Pour trop de gens, pourtant instruits et curieux, l'économie reste avant tout une science sociale rébarbative, en raison d'une surabondance de concepts chiffrés et du courant libéral dominant qui anime ses débats.

Sonia Pignet et Marion Deye illustrent plutôt que l'économie, c'est-à-dire la discipline qui s'efforce de comprendre les mécanismes de la création et de l'allocation de la richesse dans une société donnée, regorge de paradoxes et de traits culturels étonnants.

Dans leur essai Les Miscellanées de l'économie, elles abordent sur les modes statistique, anecdotique et littéraire les grands concepts comme la monnaie, l'inflation, les taxes et le travail.

Au passage, on apprend quelques noms de devises qu'un verbicruciste un brin sadique aura soin de glisser dans un futur problème: la hryvnia ukrainienne, le tugrik mongol, sans oublier l'incontournable ariary malgache.

On est surpris de lire que l'hyperinflation du Zimbabwe a forcé sa banque centrale à imprimer en 2009 des coupures de 100 000 000 000 000 (cent mille milliards) qui s'échangeaient au marché noir contre 30 dollars américains. Depuis, cet État africain écrasé par la dictature de Robert Mugabe a abandonné sa monnaie.

L'imagination des ministres des Finances en matière de fiscalité est de tout temps prodigieuse. On taxait les perruques à Venise et la poudre pour les cheveux en Angleterre, à une certaine époque. Plus surprenant encore, la ponction fiscale s'est exercée sur les couteaux-poignards, les quilles et le billard au Mississippi, sans doute pour décourager les paris sportifs et les douces négociations qu'ils entraînent...

Il serait très injuste de réduire cet ouvrage fouillé à un chapelet de drôleries. Des sujets d'une gravité extrême sont aussi abordés comme le travail des enfants. En 2009, on a recensé 215 millions de jeunes privés d'école ou de jeu pour s'esquinter dans les champs ou des usines de misère.

Mmes Pignet et Deye s'intéressent aussi aux affaires.
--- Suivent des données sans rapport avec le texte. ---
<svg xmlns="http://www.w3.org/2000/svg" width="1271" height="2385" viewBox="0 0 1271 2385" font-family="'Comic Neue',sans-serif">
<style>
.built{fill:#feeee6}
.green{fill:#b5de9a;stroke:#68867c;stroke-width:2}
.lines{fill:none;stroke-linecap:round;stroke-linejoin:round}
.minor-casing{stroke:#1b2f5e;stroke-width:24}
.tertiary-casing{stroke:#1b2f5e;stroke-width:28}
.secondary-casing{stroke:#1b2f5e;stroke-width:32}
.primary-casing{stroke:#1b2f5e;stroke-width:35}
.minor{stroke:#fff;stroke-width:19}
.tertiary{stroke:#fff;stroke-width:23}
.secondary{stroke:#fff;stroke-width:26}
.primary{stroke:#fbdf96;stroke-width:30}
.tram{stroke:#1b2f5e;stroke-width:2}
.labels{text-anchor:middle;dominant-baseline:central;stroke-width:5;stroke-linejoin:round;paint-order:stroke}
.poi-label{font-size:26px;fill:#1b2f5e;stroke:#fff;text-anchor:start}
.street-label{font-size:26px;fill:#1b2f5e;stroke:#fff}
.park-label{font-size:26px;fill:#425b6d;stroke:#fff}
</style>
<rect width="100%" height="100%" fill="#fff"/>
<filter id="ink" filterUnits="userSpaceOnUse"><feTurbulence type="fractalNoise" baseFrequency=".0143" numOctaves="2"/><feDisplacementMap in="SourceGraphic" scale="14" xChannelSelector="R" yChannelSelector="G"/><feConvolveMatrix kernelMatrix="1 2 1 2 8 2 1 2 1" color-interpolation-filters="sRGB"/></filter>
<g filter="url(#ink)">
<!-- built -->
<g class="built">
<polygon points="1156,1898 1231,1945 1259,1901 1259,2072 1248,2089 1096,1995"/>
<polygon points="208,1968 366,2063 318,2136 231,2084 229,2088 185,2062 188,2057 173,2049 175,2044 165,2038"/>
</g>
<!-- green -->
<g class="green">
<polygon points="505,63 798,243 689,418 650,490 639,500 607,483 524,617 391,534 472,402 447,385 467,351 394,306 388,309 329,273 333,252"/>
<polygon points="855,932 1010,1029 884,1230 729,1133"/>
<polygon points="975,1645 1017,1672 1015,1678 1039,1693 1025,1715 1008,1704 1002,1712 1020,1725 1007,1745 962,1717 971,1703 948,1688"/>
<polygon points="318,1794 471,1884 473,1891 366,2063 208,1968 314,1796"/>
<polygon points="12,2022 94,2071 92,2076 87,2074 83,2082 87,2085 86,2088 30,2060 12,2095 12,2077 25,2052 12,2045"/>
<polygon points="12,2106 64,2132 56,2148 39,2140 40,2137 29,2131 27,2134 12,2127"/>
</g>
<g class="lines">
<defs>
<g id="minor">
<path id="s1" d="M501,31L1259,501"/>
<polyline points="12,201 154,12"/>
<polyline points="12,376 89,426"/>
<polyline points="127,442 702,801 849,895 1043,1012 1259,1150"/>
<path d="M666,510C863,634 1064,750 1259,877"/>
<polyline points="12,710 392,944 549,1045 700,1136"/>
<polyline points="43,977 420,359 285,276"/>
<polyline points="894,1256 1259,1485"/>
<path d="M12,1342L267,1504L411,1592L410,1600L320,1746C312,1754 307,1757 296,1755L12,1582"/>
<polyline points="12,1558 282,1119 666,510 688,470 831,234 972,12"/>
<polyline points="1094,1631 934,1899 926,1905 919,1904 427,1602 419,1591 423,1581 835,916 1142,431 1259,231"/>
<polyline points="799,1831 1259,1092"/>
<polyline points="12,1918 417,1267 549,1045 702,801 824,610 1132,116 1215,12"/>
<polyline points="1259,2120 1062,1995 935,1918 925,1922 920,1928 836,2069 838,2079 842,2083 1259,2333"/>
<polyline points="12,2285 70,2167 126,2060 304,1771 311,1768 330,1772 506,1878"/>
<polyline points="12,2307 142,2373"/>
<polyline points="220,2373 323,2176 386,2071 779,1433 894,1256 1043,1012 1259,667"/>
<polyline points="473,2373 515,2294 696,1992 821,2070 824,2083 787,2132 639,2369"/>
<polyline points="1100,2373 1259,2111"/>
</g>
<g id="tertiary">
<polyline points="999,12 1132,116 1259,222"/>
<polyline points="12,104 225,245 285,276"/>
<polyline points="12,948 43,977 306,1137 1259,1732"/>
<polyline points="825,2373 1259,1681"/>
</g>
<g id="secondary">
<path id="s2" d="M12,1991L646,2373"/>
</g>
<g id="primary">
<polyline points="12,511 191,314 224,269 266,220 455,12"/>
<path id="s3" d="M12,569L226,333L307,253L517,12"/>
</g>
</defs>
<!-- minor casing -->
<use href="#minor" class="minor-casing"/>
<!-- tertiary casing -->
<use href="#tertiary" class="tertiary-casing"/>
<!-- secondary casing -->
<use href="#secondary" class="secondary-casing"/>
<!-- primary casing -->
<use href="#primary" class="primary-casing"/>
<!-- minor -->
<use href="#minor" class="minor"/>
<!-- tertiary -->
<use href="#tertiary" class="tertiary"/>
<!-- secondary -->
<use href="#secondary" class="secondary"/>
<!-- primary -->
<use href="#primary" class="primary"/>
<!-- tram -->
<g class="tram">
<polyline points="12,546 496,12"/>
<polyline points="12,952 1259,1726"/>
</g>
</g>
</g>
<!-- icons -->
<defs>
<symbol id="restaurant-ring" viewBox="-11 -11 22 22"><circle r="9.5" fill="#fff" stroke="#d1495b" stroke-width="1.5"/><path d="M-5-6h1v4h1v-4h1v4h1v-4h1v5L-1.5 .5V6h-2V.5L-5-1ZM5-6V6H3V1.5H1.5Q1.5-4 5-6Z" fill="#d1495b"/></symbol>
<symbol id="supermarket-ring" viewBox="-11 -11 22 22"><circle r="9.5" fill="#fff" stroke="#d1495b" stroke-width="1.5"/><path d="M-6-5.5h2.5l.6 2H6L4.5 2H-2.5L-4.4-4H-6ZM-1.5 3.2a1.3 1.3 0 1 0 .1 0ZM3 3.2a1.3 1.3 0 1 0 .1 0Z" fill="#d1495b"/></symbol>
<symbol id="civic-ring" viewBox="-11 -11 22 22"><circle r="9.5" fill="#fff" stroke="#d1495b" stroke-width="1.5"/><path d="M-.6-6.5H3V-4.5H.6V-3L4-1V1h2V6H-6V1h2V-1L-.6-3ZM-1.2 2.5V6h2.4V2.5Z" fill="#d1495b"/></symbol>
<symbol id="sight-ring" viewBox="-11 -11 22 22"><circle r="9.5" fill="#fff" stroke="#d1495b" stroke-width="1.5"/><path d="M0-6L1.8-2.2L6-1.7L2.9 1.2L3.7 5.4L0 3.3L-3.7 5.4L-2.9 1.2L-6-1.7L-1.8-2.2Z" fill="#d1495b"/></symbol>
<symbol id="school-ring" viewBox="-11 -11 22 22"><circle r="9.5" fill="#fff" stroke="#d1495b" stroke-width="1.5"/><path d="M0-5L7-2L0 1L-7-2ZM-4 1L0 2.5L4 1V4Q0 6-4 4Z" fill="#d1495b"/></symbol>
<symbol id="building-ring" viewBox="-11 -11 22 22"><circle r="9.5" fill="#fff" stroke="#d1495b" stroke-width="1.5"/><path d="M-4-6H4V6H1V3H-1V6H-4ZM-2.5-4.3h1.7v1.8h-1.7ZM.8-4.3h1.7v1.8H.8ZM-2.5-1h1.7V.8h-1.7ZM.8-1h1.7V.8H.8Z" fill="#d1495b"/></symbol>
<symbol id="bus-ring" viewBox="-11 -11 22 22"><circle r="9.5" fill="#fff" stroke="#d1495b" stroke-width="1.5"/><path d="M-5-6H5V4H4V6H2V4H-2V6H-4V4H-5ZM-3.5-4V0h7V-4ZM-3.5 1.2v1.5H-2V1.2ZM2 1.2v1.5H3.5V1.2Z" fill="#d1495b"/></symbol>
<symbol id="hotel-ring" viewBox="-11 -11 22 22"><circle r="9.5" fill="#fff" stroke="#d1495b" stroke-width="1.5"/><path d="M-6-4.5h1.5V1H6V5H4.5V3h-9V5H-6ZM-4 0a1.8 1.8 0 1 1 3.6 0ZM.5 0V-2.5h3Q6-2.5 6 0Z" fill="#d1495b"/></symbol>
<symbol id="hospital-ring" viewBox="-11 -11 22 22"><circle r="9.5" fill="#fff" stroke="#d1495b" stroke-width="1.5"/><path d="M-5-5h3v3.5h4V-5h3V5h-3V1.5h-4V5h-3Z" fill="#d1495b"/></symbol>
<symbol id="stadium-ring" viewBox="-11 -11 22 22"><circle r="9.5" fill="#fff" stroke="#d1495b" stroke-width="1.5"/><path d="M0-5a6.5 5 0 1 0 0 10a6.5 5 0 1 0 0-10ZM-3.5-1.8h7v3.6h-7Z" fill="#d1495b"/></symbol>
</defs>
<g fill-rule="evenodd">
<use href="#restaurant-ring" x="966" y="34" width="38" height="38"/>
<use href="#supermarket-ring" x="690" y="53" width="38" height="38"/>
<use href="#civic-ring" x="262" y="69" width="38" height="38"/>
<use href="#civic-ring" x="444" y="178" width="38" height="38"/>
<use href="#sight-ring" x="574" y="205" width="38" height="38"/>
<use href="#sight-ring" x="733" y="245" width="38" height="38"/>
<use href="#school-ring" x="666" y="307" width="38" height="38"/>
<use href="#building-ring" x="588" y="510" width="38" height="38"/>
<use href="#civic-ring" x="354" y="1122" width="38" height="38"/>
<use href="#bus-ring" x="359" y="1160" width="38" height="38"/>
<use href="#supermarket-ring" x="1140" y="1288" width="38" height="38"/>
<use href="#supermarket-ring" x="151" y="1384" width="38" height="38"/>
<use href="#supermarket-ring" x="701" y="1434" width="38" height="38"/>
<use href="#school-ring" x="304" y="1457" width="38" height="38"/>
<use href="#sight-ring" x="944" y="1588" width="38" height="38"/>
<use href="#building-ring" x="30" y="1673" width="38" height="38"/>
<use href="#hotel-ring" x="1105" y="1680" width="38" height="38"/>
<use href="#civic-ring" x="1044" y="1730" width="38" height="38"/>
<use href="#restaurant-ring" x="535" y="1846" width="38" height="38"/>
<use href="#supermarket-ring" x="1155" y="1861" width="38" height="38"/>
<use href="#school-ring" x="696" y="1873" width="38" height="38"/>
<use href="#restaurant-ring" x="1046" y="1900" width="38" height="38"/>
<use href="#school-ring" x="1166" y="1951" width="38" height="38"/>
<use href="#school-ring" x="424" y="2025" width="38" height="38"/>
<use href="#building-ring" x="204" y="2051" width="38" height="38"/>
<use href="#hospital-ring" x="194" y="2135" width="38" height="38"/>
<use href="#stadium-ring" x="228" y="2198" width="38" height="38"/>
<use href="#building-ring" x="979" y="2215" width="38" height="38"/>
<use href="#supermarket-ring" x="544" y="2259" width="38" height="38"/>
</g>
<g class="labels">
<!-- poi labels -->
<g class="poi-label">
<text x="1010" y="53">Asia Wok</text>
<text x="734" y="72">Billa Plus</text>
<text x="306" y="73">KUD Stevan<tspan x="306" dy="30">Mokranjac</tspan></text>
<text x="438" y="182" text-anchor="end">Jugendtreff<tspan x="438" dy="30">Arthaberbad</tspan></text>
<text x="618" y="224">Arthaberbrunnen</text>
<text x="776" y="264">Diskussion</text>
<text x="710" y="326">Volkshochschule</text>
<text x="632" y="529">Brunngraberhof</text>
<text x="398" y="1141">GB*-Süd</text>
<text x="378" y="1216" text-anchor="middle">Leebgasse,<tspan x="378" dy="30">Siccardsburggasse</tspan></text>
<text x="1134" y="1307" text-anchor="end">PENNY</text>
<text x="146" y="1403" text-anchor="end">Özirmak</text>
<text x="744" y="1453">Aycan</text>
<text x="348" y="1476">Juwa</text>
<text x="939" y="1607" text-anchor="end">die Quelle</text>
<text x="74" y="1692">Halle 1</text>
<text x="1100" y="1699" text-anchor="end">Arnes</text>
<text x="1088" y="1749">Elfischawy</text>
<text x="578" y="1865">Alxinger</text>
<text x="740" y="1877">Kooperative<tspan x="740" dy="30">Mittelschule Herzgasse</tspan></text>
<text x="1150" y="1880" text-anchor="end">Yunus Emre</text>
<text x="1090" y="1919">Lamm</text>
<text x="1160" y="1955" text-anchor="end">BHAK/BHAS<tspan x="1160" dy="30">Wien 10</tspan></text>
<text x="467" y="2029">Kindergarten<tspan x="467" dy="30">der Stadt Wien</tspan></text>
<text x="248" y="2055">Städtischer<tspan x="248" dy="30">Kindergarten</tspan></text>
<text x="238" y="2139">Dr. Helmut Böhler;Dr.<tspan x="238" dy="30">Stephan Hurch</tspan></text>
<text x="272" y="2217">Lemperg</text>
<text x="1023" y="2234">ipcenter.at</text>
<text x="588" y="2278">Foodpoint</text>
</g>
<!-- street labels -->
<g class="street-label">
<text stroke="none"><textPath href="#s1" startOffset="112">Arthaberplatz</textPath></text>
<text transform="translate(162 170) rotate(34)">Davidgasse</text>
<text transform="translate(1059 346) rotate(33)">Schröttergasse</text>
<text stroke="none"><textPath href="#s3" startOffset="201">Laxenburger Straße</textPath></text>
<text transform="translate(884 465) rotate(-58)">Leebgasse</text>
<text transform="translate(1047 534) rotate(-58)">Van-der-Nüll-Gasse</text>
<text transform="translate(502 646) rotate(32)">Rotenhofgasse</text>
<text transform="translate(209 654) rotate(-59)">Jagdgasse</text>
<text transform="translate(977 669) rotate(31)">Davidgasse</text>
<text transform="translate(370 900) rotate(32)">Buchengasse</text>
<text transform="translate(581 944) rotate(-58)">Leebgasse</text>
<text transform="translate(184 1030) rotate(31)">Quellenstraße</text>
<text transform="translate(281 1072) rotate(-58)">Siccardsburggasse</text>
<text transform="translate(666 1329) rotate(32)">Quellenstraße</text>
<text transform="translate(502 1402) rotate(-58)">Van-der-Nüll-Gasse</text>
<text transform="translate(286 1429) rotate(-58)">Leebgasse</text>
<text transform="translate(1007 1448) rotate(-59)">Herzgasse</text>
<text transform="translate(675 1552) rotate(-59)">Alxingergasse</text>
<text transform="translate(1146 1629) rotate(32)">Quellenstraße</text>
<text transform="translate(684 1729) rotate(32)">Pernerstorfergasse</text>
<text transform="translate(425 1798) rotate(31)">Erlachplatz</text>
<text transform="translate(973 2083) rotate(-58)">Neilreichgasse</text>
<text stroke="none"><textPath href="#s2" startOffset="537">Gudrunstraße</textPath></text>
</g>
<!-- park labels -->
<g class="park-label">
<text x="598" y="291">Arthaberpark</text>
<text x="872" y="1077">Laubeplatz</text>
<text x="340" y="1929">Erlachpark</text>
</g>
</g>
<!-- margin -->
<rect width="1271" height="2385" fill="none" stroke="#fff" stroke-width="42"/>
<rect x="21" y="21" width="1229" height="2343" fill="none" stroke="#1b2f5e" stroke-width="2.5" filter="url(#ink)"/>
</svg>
Elles ont dressé des tableaux synthétiques des rivalités Airbus-Boeing, Coke et Pepsi, Adidas et Nike, PlayStation et Nintendo, Apple et PC, etc.

Elles ont recensé les grandes fortunes du monde.

Elles synthétisent aussi les grands courants de la pensée économique, résument de grands concepts comme le coefficient de Gini, qui mesure les inégalités de revenu dans une société.

Elles rappellent la métaphore de la main invisible imaginée par Adam Smith pour tenter d'expliquer l'autorégulation des marchés... au XVIIe siècle, alors que l'industrie financière ne régnait pas encore. Elles ont soin d'ailleurs d'opposer à la précédente la théorie de l'asymétrie de l'information développée par George Akerlof, à l'aide de la métaphore du marché de la voiture d'occasion.

Elles montent en épingle quelques statistiques qui en disent long sur l'évolution de notre société et de sa productivité. En 1980 par exemple, 20% de la consommation des ménages français était consacré à l'alimentation, comparativement à 8% à l'automobile. Vingt ans après, c'est plutôt 14% dans les deux cas.

La présentation de l'ouvrage est soignée avec un graphisme recherché et quelques illustrations révélatrices. Ainsi, si le côté pile d'une pièce de un euro est le même pour tous les pays qui partagent cette monnaie, vous pourrez épater la galerie en précisant que, sur le côté face, figurent une croix à Malte et en Slovaquie, une lyre en Irlande, un oiseau en Allemagne, en Finlande et en Grèce, et un pape, devinez où.

Pour rendre cet étonnant digeste encore plus... digestible, les auteures l'ont émaillé de citations de circonstances, tantôt pleines de sens, tantôt franchement loufoques.

En voici deux pour terminer cet aperçu:

De John Maynard Keynes d'abord: «Le risque d'une prédominance de la spéculation tend à grandir à mesure que l'organisation des marchés financiers progresse.»

Le mot de la fin ira à Sacha Guitry: «On dit que l'argent ne fait pas le bonheur. Sans doute veut-on parler de l'argent des autres.»

Les Miscellanées de l'économie. Sonia Pignet, Marion Deye. ESF éditeur. Issy-Les-Moulineaux. 192 pages.